Matthew Poepsel, VP and general manager of application management, said the first such service in the UK covers the 30 top travel websites, measuring QoS to the end user in terms of availability, responsiveness and consistency, with similar benchmarks scheduled for insurance, retail banking, utilities and retailing.

Behind the headline ranking, he said, subscribers can get drill down for detailed information on how they and their competitors fared in specific metrics. The idea is that once they have bought into the benchmark to know where they stand competitively, they can then be persuaded to take a subscription to the company’s flagship Gomez Performance Network.
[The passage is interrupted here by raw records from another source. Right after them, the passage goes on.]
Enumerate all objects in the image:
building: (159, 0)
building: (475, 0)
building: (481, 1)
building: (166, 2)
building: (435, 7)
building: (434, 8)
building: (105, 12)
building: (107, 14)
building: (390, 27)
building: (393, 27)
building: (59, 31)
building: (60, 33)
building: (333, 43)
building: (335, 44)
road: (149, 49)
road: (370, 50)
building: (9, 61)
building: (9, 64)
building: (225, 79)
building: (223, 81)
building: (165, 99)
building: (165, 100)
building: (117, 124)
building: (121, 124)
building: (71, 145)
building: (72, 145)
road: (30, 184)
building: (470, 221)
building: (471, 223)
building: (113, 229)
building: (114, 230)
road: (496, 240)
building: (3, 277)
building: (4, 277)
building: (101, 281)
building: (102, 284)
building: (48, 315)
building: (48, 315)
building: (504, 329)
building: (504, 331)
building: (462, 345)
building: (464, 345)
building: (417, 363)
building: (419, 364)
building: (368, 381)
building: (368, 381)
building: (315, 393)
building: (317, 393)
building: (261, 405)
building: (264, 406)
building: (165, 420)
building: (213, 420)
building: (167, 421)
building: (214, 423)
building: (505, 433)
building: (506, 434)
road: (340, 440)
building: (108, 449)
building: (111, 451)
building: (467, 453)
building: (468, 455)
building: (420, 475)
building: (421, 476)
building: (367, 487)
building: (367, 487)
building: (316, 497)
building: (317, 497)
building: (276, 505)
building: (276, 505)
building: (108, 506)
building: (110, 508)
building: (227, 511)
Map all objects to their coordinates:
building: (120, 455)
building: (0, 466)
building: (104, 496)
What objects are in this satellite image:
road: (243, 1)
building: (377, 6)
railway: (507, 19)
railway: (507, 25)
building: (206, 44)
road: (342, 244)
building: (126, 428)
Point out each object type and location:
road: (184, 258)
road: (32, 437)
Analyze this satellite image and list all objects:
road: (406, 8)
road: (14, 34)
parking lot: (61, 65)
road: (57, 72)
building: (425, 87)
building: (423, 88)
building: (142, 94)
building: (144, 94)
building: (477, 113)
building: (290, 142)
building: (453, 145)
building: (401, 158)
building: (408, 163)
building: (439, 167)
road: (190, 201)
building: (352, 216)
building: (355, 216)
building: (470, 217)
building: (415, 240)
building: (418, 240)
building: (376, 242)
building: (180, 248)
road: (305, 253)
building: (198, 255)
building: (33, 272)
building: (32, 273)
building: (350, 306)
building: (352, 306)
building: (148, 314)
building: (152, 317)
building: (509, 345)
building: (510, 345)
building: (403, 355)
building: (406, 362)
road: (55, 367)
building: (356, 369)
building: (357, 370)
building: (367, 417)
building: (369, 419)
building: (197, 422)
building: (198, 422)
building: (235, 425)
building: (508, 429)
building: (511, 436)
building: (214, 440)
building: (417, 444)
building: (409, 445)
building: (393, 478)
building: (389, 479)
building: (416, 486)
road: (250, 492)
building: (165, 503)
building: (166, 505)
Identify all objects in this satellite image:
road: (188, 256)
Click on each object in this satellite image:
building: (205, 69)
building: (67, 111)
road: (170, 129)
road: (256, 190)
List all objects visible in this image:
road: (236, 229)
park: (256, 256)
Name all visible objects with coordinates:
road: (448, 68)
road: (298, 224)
This service measures end user experience from within a corporate data center, major backbone and last mile, and can post the test results to systems management frameworks, or by email or to a dashboard for a CFO, for example.

We measure the performance and manageability of applications, establishing a baseline for improving end user experience, said Poepsel.

The move comes a matter of weeks after one of Gomez’s main rivals, Keynote Systems Inc, increased its presence in Europe with the acquisition of German ISV Sigos Systemintegration GmbH, which also brought it a new area of business (mobile internet site metrics) and a new business model, Sigos being primarily in software licensing rather than services.

Poepsel said the two companies’ business models were different, Keynote having stepped up its consulting business last year, firstly with the acquisition of Hudson Williams in the UK and then, in December with a unit of WatchFire which had started life as the consulting arm of Gomez. We’d divesting that business already, he explained, adding that Gomez’s focus is entirely on subscription-based activities.